Towards temporal blocking as part of Devito: The Devito DSL and compiler framework and on-going work towards automated temporal blocking, George Bisbas. Abstract: This talk presents (a) Devito, a Domain-Specific Language and compiler for optimised stencil computation (e.g., finite differences, image processing, machine learning) from a high-level symbolic abstraction and (b) our work in enhancing its available built-in optimisations. Devito’s DSL builds on top of SymPy, is rich enough to describe real-world problems and is actively used in production codes (e.g. seismic and medical imaging). Users can write partial differential equations in a symbolic language, and Devito’s compiler employs automated code generation through just-in-time compilation to generate and execute optimised kernels on various computer platforms. These optimisations, which are very tedious and complex to apply by hand, are automatically applied by Devito. The separation of concerns among disciplines helps to increase productivity and helps scientists focus on modelling their domain problems. My work aims to raise the performance bar by enhancing Devito’s optimisations with temporal blocking. Temporal blocking is an advanced cache optimisation technique, proven to be beneficial for stencils but very complicated to apply manually.
When Concurrency Strikes, Luke Cheeseman. Abstract: Concurrent programming has been ubiquitously adopted to utilise the great potential provided by modern hardware. A multitude of concurrency paradigms have been proposed, often with the aim to offer atomicity, data-race freedom, flexible coordination across different resources, deadlock freedom, ordering guarantees, ease of programming, and efficient implementation. We believe that so far, none of these paradigms have reached the sweet-spot in the design that satisfies all these requirements.
We introduce Behaviour-Oriented Concurrency (BoC), a paradigm that enables asynchronously creating atomic and ordered units of work with exclusive access to a collection of independent resources. We argue that BoC satisfies all the requirements from above. We argue the applicability of this paradigm through concurrency challenges, and show that our C++ implementation is efficient, achieving almost perfect scaling in system-level experiments.
Verified software, verified hardware, verified everything, Andreas Lööw.

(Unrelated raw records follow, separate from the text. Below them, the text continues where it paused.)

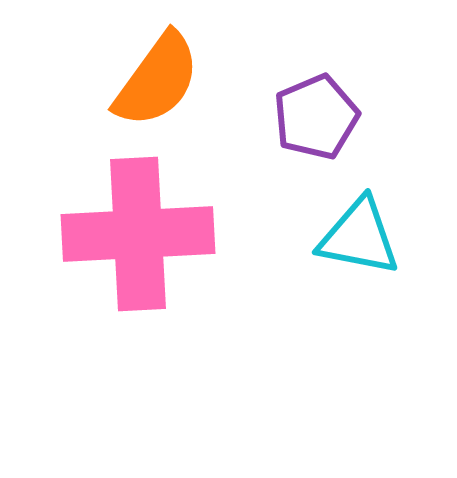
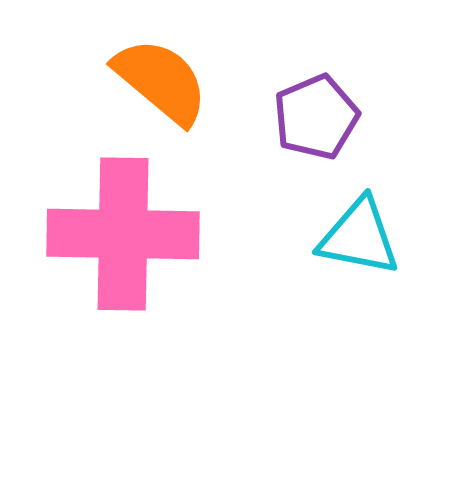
orange semicircle: moved 4 px right, 1 px down; rotated 86 degrees counterclockwise
pink cross: moved 15 px left; rotated 4 degrees clockwise
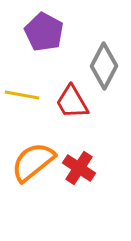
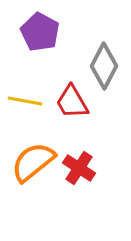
purple pentagon: moved 4 px left
yellow line: moved 3 px right, 6 px down
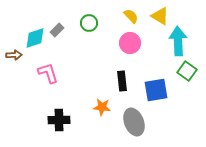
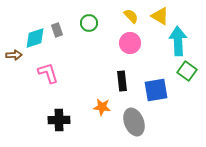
gray rectangle: rotated 64 degrees counterclockwise
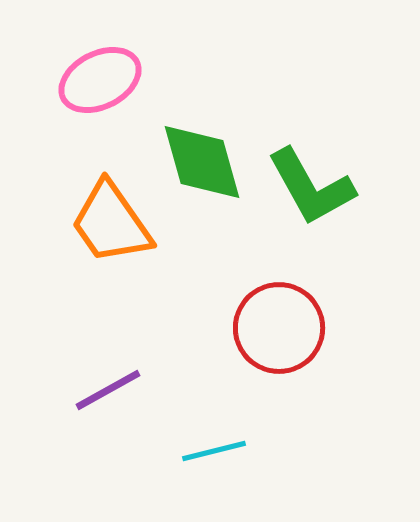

Abstract: In this talk I briefly outline some challenges involved in building so-called verified stacks, that is, computer systems with proofs of correctness all the way from the system’s application software down to, and including, the hardware implementation of the system. Among other things, I describe a verified stack built using hardware development tools I have developed and the CakeML compiler. The stack is capable of running the CakeML compiler on top of itself; all proofs were developed in, and checked by, the HOL4 interactive theorem prover and covers the whole stack all the way down to the Verilog implementation of the verified processor at the bottom of the stack.
Parsley: A Staged Parser Combinator Story, Jamie Willis. Abstract: In this talk I will be discussing the general ideas behind the work I do in my PhD, which is to help improve the viability of parser combinators for parsing tasks more commonly reserved for parser generators or hand-written parsers. I will discuss briefly both what parser combinators are, and how I use staged meta-programming to accomplish my goals at a high-level.